→ WHAT THE TASK ASKS:
Only the text carries over: repeat the records exactly and drop the images.

START RECORDS SHOWN

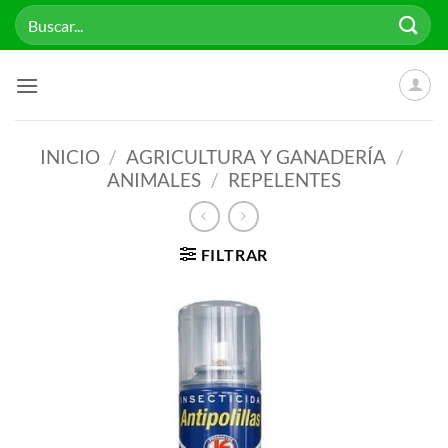
Saltar
Buscar
al
por:
contenido
INICIO
/
AGRICULTURA Y GANADERÍA
/
ANIMALES
/
REPELENTES
FILTRAR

END RECORDS SHOWN

→ SOLVED EXERCISE:
Saltar
Buscar
al
por:
contenido
INICIO
/
AGRICULTURA Y GANADERÍA
/
ANIMALES
/
REPELENTES
FILTRAR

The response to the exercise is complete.